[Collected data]
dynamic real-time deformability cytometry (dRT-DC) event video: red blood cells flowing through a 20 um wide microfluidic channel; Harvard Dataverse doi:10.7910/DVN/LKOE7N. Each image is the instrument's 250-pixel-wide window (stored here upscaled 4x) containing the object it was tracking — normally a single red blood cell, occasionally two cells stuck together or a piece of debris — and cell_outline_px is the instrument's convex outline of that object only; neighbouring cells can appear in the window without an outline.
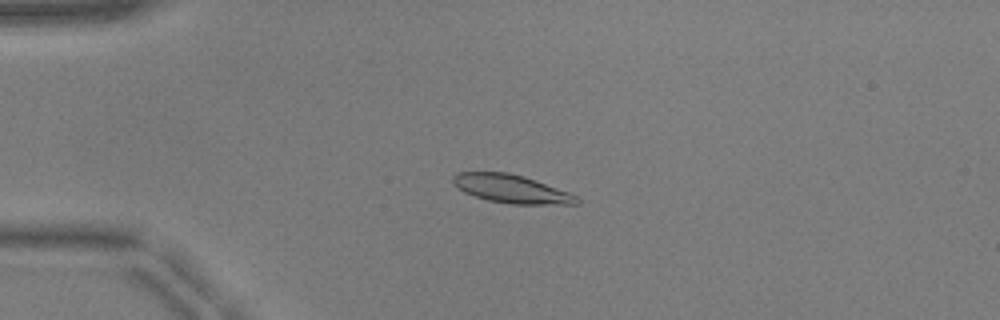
{"species": "common noctule bat (a hibernating species)", "species_latin": "Nyctalus noctula", "temperature_condition": "warm", "stored_images_in_passage": 53, "camera_frame_rate_fps": 3000, "um_per_image_px": 0.085, "animal": {"sex": "male", "body_mass_g": 17.9, "forearm_length_mm": 54.2}, "frame": {"image": 1, "passage_image": 14, "time_ms": 4.333, "image_size_px": [1000, 320], "cell_outline_px": [[580, 204], [512, 204], [488, 200], [464, 192], [452, 180], [452, 176], [456, 172], [508, 172], [524, 176], [568, 192], [576, 196], [580, 200]], "centroid_in_image_um": [43.48, 16.05], "position_along_channel_um": 41.5, "area_um2": 20.17}}
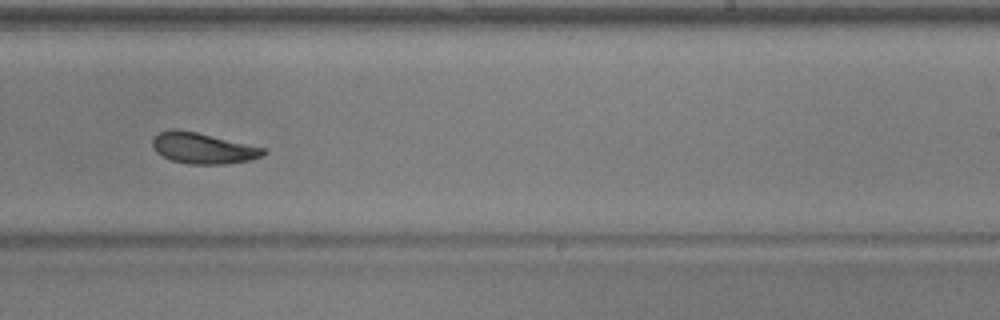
{"frame": {"image": 2, "passage_image": 34, "time_ms": 11.0, "image_size_px": [1000, 320], "cell_outline_px": [[268, 152], [260, 156], [248, 160], [224, 164], [188, 164], [172, 160], [156, 152], [152, 148], [152, 140], [160, 132], [172, 128], [196, 132], [264, 148]], "centroid_in_image_um": [17.21, 12.6], "position_along_channel_um": 271.8, "area_um2": 19.65}}
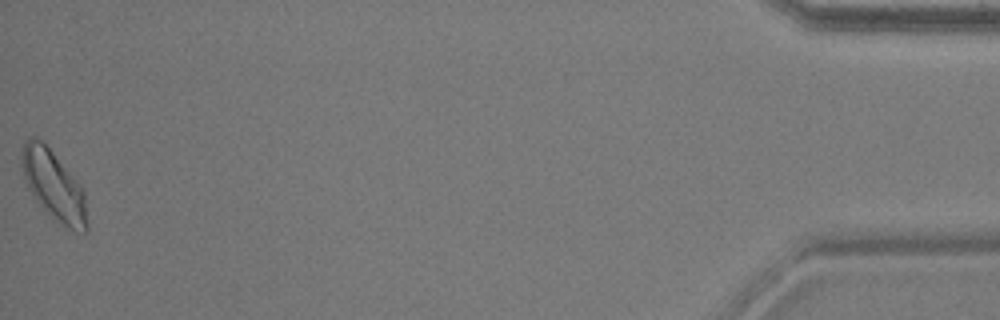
{"frame": {"image": 3, "passage_image": 53, "time_ms": 17.333, "image_size_px": [1000, 320], "cell_outline_px": [[88, 232], [76, 232], [52, 216], [36, 200], [28, 188], [24, 176], [20, 160], [20, 152], [24, 140], [28, 136], [36, 136], [52, 152], [84, 192], [88, 224]], "centroid_in_image_um": [4.53, 15.74], "position_along_channel_um": 430.7, "area_um2": 25.84}, "authors_computed_cell_mechanics": {"area_um2": 20.1722, "velocity_mm_per_s": 3.9185, "shape_relaxation_time_tau1_ms": 6.3444, "shape_relaxation_time_tau2_ms": 2.4343, "deformation_change_tau1": 0.2175, "deformation_change_tau2": 0.0737}}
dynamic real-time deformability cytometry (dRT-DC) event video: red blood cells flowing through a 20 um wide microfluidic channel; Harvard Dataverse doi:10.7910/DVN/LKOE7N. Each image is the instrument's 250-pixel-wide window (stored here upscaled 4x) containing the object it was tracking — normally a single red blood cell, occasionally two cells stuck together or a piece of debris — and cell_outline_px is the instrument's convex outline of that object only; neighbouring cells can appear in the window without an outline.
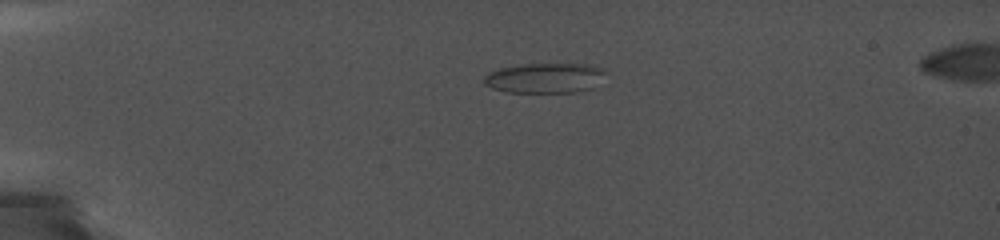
{"species": "common noctule bat (a hibernating species)", "species_latin": "Nyctalus noctula", "temperature_condition": "cold", "stored_images_in_passage": 11, "camera_frame_rate_fps": 5000, "um_per_image_px": 0.085, "animal": {"sex": "female", "body_mass_g": 19.0, "forearm_length_mm": 56.7}, "frame": {"image": 1, "passage_image": 1, "time_ms": 0.0, "image_size_px": [1000, 240], "cell_outline_px": [[608, 72], [592, 88], [580, 92], [508, 92], [492, 88], [484, 84], [484, 76], [488, 72], [500, 68], [520, 64], [588, 64], [604, 68]], "centroid_in_image_um": [46.33, 6.62], "position_along_channel_um": 38.7, "area_um2": 21.44}}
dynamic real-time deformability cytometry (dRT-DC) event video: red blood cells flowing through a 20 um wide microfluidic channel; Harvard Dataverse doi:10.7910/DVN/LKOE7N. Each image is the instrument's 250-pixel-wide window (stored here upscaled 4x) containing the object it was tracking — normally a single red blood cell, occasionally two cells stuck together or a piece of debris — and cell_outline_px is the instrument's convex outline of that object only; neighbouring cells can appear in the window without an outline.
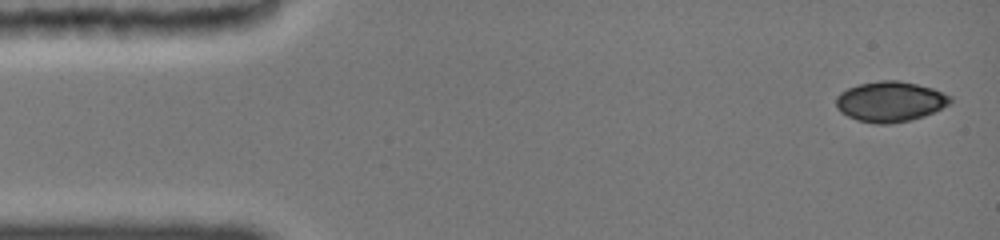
{"species": "common noctule bat (a hibernating species)", "species_latin": "Nyctalus noctula", "temperature_condition": "cold", "stored_images_in_passage": 20, "camera_frame_rate_fps": 3000, "um_per_image_px": 0.085, "animal": {"sex": "female", "body_mass_g": 19.0, "forearm_length_mm": 51.5}, "frame": {"image": 1, "passage_image": 1, "time_ms": 0.0, "image_size_px": [1000, 240], "cell_outline_px": [[952, 100], [948, 104], [924, 116], [908, 120], [888, 124], [880, 124], [860, 120], [848, 116], [836, 104], [836, 96], [840, 92], [848, 88], [860, 84], [880, 80], [900, 80], [932, 88], [952, 96]], "centroid_in_image_um": [75.68, 8.61], "position_along_channel_um": 9.3, "area_um2": 26.36}}
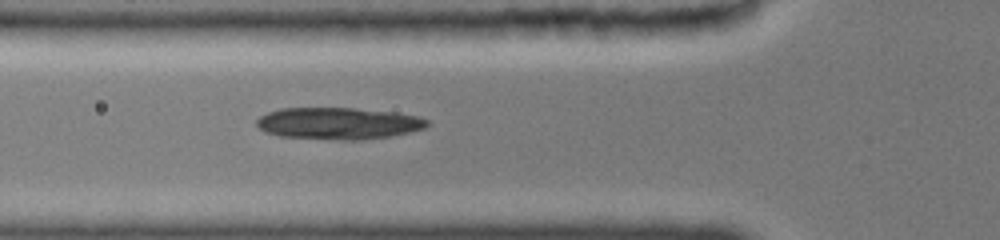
{"frame": {"image": 2, "passage_image": 17, "time_ms": 5.0, "image_size_px": [1000, 240], "cell_outline_px": [[428, 124], [424, 128], [388, 136], [352, 140], [348, 140], [280, 136], [268, 132], [260, 128], [256, 124], [256, 120], [260, 116], [268, 112], [280, 108], [352, 108], [392, 112], [416, 116], [428, 120]], "centroid_in_image_um": [28.71, 10.47], "position_along_channel_um": 97.1, "area_um2": 30.98}}
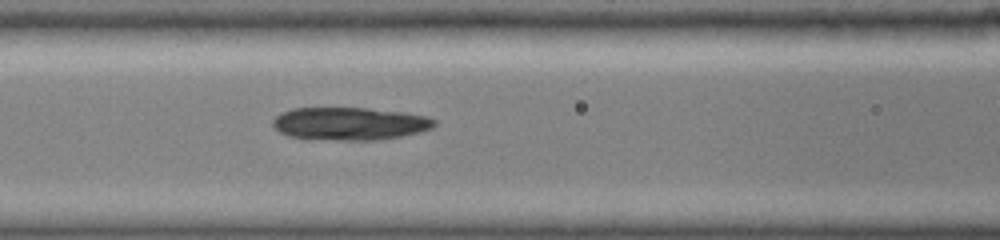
{"frame": {"image": 3, "passage_image": 20, "time_ms": 6.0, "image_size_px": [1000, 240], "cell_outline_px": [[436, 124], [432, 128], [400, 136], [372, 140], [344, 140], [288, 136], [280, 132], [272, 124], [272, 120], [280, 112], [292, 108], [368, 108], [400, 112], [424, 116], [436, 120]], "centroid_in_image_um": [29.68, 10.49], "position_along_channel_um": 136.9, "area_um2": 30.4}}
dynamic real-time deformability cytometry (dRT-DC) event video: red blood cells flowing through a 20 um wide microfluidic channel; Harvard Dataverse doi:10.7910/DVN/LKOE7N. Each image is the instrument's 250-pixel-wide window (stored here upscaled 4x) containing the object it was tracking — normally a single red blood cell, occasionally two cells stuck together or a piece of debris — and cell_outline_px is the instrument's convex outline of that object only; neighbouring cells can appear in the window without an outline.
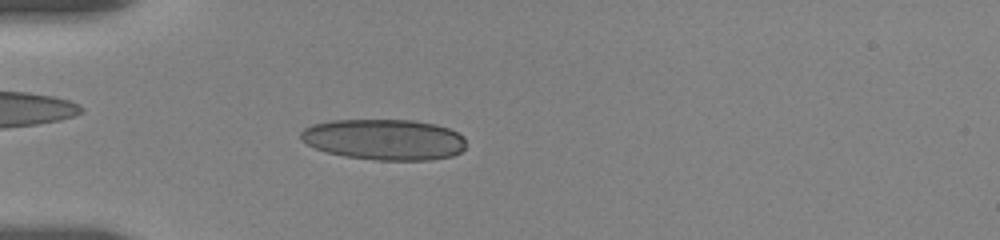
{"species": "human", "species_latin": "Homo sapiens", "temperature_condition": "room temperature", "stored_images_in_passage": 93, "camera_frame_rate_fps": 3000, "um_per_image_px": 0.085, "donor": {"sex": "female"}, "frame": {"image": 1, "passage_image": 26, "time_ms": 5.0, "image_size_px": [1000, 240], "cell_outline_px": [[464, 148], [460, 152], [452, 156], [428, 160], [372, 160], [344, 156], [328, 152], [316, 148], [300, 140], [300, 132], [304, 128], [312, 124], [332, 120], [412, 120], [436, 124], [448, 128], [464, 136]], "centroid_in_image_um": [32.64, 11.86], "position_along_channel_um": 52.4, "area_um2": 39.42}}
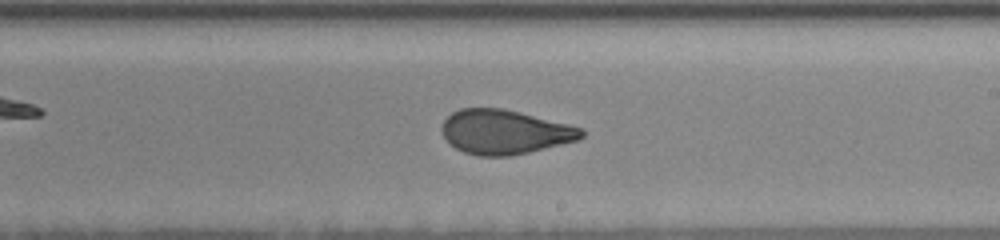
{"frame": {"image": 2, "passage_image": 55, "time_ms": 10.667, "image_size_px": [1000, 240], "cell_outline_px": [[584, 136], [580, 140], [512, 156], [476, 156], [464, 152], [456, 148], [444, 136], [440, 128], [444, 120], [452, 112], [460, 108], [504, 108], [584, 128]], "centroid_in_image_um": [42.92, 11.22], "position_along_channel_um": 246.1, "area_um2": 36.24}}
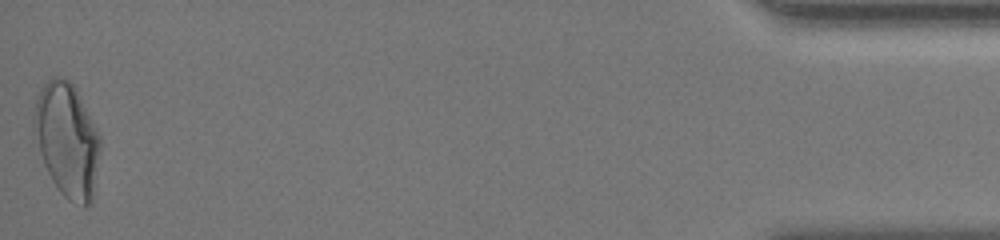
{"frame": {"image": 3, "passage_image": 92, "time_ms": 18.0, "image_size_px": [1000, 240], "cell_outline_px": [[100, 148], [92, 200], [84, 208], [68, 200], [60, 192], [52, 180], [44, 164], [32, 128], [32, 120], [36, 100], [40, 88], [52, 76], [60, 76], [68, 80], [76, 88], [100, 136]], "centroid_in_image_um": [5.68, 11.88], "position_along_channel_um": 429.5, "area_um2": 43.93}, "authors_computed_cell_mechanics": {"area_um2": 36.8186, "velocity_mm_per_s": 3.6413, "shape_relaxation_time_tau1_ms": null, "shape_relaxation_time_tau2_ms": 1.1348, "deformation_change_tau1": null, "deformation_change_tau2": 0.0729}}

Written problem: Extract every line of the data exactly; pictures stay out.

Expected answer:
dynamic real-time deformability cytometry (dRT-DC) event video: red blood cells flowing through a 20 um wide microfluidic channel; Harvard Dataverse doi:10.7910/DVN/LKOE7N. Each image is the instrument's 250-pixel-wide window (stored here upscaled 4x) containing the object it was tracking — normally a single red blood cell, occasionally two cells stuck together or a piece of debris — and cell_outline_px is the instrument's convex outline of that object only; neighbouring cells can appear in the window without an outline.
{"species": "common noctule bat (a hibernating species)", "species_latin": "Nyctalus noctula", "temperature_condition": "warm", "stored_images_in_passage": 53, "camera_frame_rate_fps": 3000, "um_per_image_px": 0.085, "animal": {"sex": "male", "body_mass_g": 17.9, "forearm_length_mm": 54.2}, "frame": {"image": 1, "passage_image": 14, "time_ms": 4.333, "image_size_px": [1000, 320], "cell_outline_px": [[580, 204], [512, 204], [488, 200], [464, 192], [452, 180], [452, 176], [456, 172], [508, 172], [524, 176], [568, 192], [576, 196], [580, 200]], "centroid_in_image_um": [43.48, 16.05], "position_along_channel_um": 41.5, "area_um2": 20.17}}
{"frame": {"image": 2, "passage_image": 34, "time_ms": 11.0, "image_size_px": [1000, 320], "cell_outline_px": [[268, 152], [260, 156], [248, 160], [224, 164], [188, 164], [172, 160], [156, 152], [152, 148], [152, 140], [160, 132], [172, 128], [196, 132], [264, 148]], "centroid_in_image_um": [17.21, 12.6], "position_along_channel_um": 271.8, "area_um2": 19.65}}
{"frame": {"image": 3, "passage_image": 53, "time_ms": 17.333, "image_size_px": [1000, 320], "cell_outline_px": [[88, 232], [76, 232], [52, 216], [36, 200], [28, 188], [24, 176], [20, 160], [20, 152], [24, 140], [28, 136], [36, 136], [52, 152], [84, 192], [88, 224]], "centroid_in_image_um": [4.53, 15.74], "position_along_channel_um": 430.7, "area_um2": 25.84}, "authors_computed_cell_mechanics": {"area_um2": 20.1722, "velocity_mm_per_s": 3.9185, "shape_relaxation_time_tau1_ms": 6.3444, "shape_relaxation_time_tau2_ms": 2.4343, "deformation_change_tau1": 0.2175, "deformation_change_tau2": 0.0737}}
dynamic real-time deformability cytometry (dRT-DC) event video: red blood cells flowing through a 20 um wide microfluidic channel; Harvard Dataverse doi:10.7910/DVN/LKOE7N. Each image is the instrument's 250-pixel-wide window (stored here upscaled 4x) containing the object it was tracking — normally a single red blood cell, occasionally two cells stuck together or a piece of debris — and cell_outline_px is the instrument's convex outline of that object only; neighbouring cells can appear in the window without an outline.
{"species": "common noctule bat (a hibernating species)", "species_latin": "Nyctalus noctula", "temperature_condition": "cold", "stored_images_in_passage": 11, "camera_frame_rate_fps": 5000, "um_per_image_px": 0.085, "animal": {"sex": "female", "body_mass_g": 19.0, "forearm_length_mm": 56.7}, "frame": {"image": 1, "passage_image": 1, "time_ms": 0.0, "image_size_px": [1000, 240], "cell_outline_px": [[608, 72], [592, 88], [580, 92], [508, 92], [492, 88], [484, 84], [484, 76], [488, 72], [500, 68], [520, 64], [588, 64], [604, 68]], "centroid_in_image_um": [46.33, 6.62], "position_along_channel_um": 38.7, "area_um2": 21.44}}
dynamic real-time deformability cytometry (dRT-DC) event video: red blood cells flowing through a 20 um wide microfluidic channel; Harvard Dataverse doi:10.7910/DVN/LKOE7N. Each image is the instrument's 250-pixel-wide window (stored here upscaled 4x) containing the object it was tracking — normally a single red blood cell, occasionally two cells stuck together or a piece of debris — and cell_outline_px is the instrument's convex outline of that object only; neighbouring cells can appear in the window without an outline.
{"species": "common noctule bat (a hibernating species)", "species_latin": "Nyctalus noctula", "temperature_condition": "cold", "stored_images_in_passage": 20, "camera_frame_rate_fps": 3000, "um_per_image_px": 0.085, "animal": {"sex": "female", "body_mass_g": 19.0, "forearm_length_mm": 51.5}, "frame": {"image": 1, "passage_image": 1, "time_ms": 0.0, "image_size_px": [1000, 240], "cell_outline_px": [[952, 100], [948, 104], [924, 116], [908, 120], [888, 124], [880, 124], [860, 120], [848, 116], [836, 104], [836, 96], [840, 92], [848, 88], [860, 84], [880, 80], [900, 80], [932, 88], [952, 96]], "centroid_in_image_um": [75.68, 8.61], "position_along_channel_um": 9.3, "area_um2": 26.36}}
{"frame": {"image": 2, "passage_image": 17, "time_ms": 5.0, "image_size_px": [1000, 240], "cell_outline_px": [[428, 124], [424, 128], [388, 136], [352, 140], [348, 140], [280, 136], [268, 132], [260, 128], [256, 124], [256, 120], [260, 116], [268, 112], [280, 108], [352, 108], [392, 112], [416, 116], [428, 120]], "centroid_in_image_um": [28.71, 10.47], "position_along_channel_um": 97.1, "area_um2": 30.98}}
{"frame": {"image": 3, "passage_image": 20, "time_ms": 6.0, "image_size_px": [1000, 240], "cell_outline_px": [[436, 124], [432, 128], [400, 136], [372, 140], [344, 140], [288, 136], [280, 132], [272, 124], [272, 120], [280, 112], [292, 108], [368, 108], [400, 112], [424, 116], [436, 120]], "centroid_in_image_um": [29.68, 10.49], "position_along_channel_um": 136.9, "area_um2": 30.4}}
dynamic real-time deformability cytometry (dRT-DC) event video: red blood cells flowing through a 20 um wide microfluidic channel; Harvard Dataverse doi:10.7910/DVN/LKOE7N. Each image is the instrument's 250-pixel-wide window (stored here upscaled 4x) containing the object it was tracking — normally a single red blood cell, occasionally two cells stuck together or a piece of debris — and cell_outline_px is the instrument's convex outline of that object only; neighbouring cells can appear in the window without an outline.
{"species": "human", "species_latin": "Homo sapiens", "temperature_condition": "room temperature", "stored_images_in_passage": 93, "camera_frame_rate_fps": 3000, "um_per_image_px": 0.085, "donor": {"sex": "female"}, "frame": {"image": 1, "passage_image": 26, "time_ms": 5.0, "image_size_px": [1000, 240], "cell_outline_px": [[464, 148], [460, 152], [452, 156], [428, 160], [372, 160], [344, 156], [328, 152], [316, 148], [300, 140], [300, 132], [304, 128], [312, 124], [332, 120], [412, 120], [436, 124], [448, 128], [464, 136]], "centroid_in_image_um": [32.64, 11.86], "position_along_channel_um": 52.4, "area_um2": 39.42}}
{"frame": {"image": 2, "passage_image": 55, "time_ms": 10.667, "image_size_px": [1000, 240], "cell_outline_px": [[584, 136], [580, 140], [512, 156], [476, 156], [464, 152], [456, 148], [444, 136], [440, 128], [444, 120], [452, 112], [460, 108], [504, 108], [584, 128]], "centroid_in_image_um": [42.92, 11.22], "position_along_channel_um": 246.1, "area_um2": 36.24}}
{"frame": {"image": 3, "passage_image": 92, "time_ms": 18.0, "image_size_px": [1000, 240], "cell_outline_px": [[100, 148], [92, 200], [84, 208], [68, 200], [60, 192], [52, 180], [44, 164], [32, 128], [32, 120], [36, 100], [40, 88], [52, 76], [60, 76], [68, 80], [76, 88], [100, 136]], "centroid_in_image_um": [5.68, 11.88], "position_along_channel_um": 429.5, "area_um2": 43.93}, "authors_computed_cell_mechanics": {"area_um2": 36.8186, "velocity_mm_per_s": 3.6413, "shape_relaxation_time_tau1_ms": null, "shape_relaxation_time_tau2_ms": 1.1348, "deformation_change_tau1": null, "deformation_change_tau2": 0.0729}}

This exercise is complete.